Author enjoyed hamburgers

by
Dan Klein
January 27, 2011

The late JD Salinger has long been described as an eccentric recluse by journalists and publishers—probably due to his dislike of journalists and publishers. We are a sensitive bunch. Now, thanks to newly released letters between the author of Catcher in the Rye and his British friend Don Hartog, a new understanding is appearing: JD Salinger was not just a big weirdo who wouldn’t give a cub reporter a break. He also had a “human side.”

Salinger, in 50 letters and four postcards written between 1986 and 2002, describes trips to Niagara Falls and the Grand Canyon, gardening, and how Burger King has the best fast food burgers (which, to be fair, clearly shows a touch of insanity in the man). There is also a July 1944 letter sent from Salinger’s father Sol to Hartog, who was a Lieutenant in the Royal Rifle Corps, insisting that his son’s friend visit Salinger’s family in Tel Aviv if he is deployed to Palestine.
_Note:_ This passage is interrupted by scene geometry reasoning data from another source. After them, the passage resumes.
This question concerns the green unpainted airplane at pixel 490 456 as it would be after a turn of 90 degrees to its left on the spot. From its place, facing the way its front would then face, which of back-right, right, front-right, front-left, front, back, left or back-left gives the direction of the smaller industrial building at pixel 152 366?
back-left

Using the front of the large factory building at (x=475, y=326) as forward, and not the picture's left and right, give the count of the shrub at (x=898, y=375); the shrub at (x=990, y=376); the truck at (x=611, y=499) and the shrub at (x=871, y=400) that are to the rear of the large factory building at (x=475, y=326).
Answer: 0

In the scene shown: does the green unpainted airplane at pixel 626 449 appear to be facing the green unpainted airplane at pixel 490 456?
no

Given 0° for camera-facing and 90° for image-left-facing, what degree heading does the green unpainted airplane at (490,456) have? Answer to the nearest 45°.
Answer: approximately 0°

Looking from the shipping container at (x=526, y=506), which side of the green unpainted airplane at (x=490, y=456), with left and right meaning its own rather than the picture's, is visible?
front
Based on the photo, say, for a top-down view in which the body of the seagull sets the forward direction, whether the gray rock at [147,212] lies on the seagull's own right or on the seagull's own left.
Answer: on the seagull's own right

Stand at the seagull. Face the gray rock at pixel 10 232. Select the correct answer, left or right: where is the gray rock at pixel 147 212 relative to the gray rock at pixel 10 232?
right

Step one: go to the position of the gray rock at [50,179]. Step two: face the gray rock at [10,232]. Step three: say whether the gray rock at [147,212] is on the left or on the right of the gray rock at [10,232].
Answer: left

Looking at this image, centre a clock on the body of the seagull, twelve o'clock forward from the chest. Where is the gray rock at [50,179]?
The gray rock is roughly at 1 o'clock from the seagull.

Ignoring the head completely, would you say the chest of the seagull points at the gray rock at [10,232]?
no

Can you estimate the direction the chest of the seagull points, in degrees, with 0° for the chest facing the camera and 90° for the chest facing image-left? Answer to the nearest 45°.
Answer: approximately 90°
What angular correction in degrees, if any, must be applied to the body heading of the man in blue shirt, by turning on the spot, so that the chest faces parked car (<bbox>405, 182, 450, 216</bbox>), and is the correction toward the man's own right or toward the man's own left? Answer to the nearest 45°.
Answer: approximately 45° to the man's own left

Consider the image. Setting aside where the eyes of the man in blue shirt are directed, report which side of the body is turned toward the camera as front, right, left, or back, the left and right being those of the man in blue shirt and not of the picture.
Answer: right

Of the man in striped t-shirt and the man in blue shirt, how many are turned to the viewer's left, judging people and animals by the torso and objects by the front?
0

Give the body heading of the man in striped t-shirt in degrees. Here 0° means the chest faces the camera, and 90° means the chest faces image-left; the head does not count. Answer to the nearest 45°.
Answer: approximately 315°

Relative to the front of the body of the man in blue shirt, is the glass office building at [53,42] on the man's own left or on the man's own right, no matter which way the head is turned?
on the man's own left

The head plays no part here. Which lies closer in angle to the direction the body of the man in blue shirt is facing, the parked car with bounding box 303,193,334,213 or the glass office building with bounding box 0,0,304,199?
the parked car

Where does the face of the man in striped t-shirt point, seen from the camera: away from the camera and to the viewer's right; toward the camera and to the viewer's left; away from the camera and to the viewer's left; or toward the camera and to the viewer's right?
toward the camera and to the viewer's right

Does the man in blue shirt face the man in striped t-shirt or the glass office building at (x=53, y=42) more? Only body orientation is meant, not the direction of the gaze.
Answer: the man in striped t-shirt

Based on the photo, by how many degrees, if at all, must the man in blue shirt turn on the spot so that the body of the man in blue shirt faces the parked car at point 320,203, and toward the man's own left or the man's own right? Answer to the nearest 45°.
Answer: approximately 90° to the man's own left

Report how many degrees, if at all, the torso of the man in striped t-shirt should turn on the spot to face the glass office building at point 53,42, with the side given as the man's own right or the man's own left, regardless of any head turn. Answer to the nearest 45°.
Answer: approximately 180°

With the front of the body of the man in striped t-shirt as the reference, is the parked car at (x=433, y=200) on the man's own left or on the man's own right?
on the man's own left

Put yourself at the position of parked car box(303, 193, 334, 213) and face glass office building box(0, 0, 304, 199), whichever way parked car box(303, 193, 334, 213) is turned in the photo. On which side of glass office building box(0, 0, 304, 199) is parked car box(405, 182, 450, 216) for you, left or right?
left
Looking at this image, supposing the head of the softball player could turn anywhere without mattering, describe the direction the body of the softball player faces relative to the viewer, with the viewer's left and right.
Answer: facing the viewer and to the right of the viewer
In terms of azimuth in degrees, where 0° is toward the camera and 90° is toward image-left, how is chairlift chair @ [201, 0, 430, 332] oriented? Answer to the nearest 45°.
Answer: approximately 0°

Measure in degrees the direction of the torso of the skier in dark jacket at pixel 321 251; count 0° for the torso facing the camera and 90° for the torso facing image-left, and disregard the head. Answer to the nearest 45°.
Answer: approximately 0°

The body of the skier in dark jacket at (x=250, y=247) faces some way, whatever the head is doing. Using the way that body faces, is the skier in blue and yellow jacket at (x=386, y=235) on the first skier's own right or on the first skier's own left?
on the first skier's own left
A summary of the letters’ contents, released by the University of East Anglia, are kind of lovely on their own, like found poetry. I’m not sure I’d want to read the letter described below, but I might want to live it.

[Letter, JDS to Don, 11/10/1989]
JDS writes of firewood and a tomato crop, his views on travel, his son’s acting career, an Indian restaurant in London, hearing aids, Wimbledon tennis, a Russian dance ensemble, and BBC television series.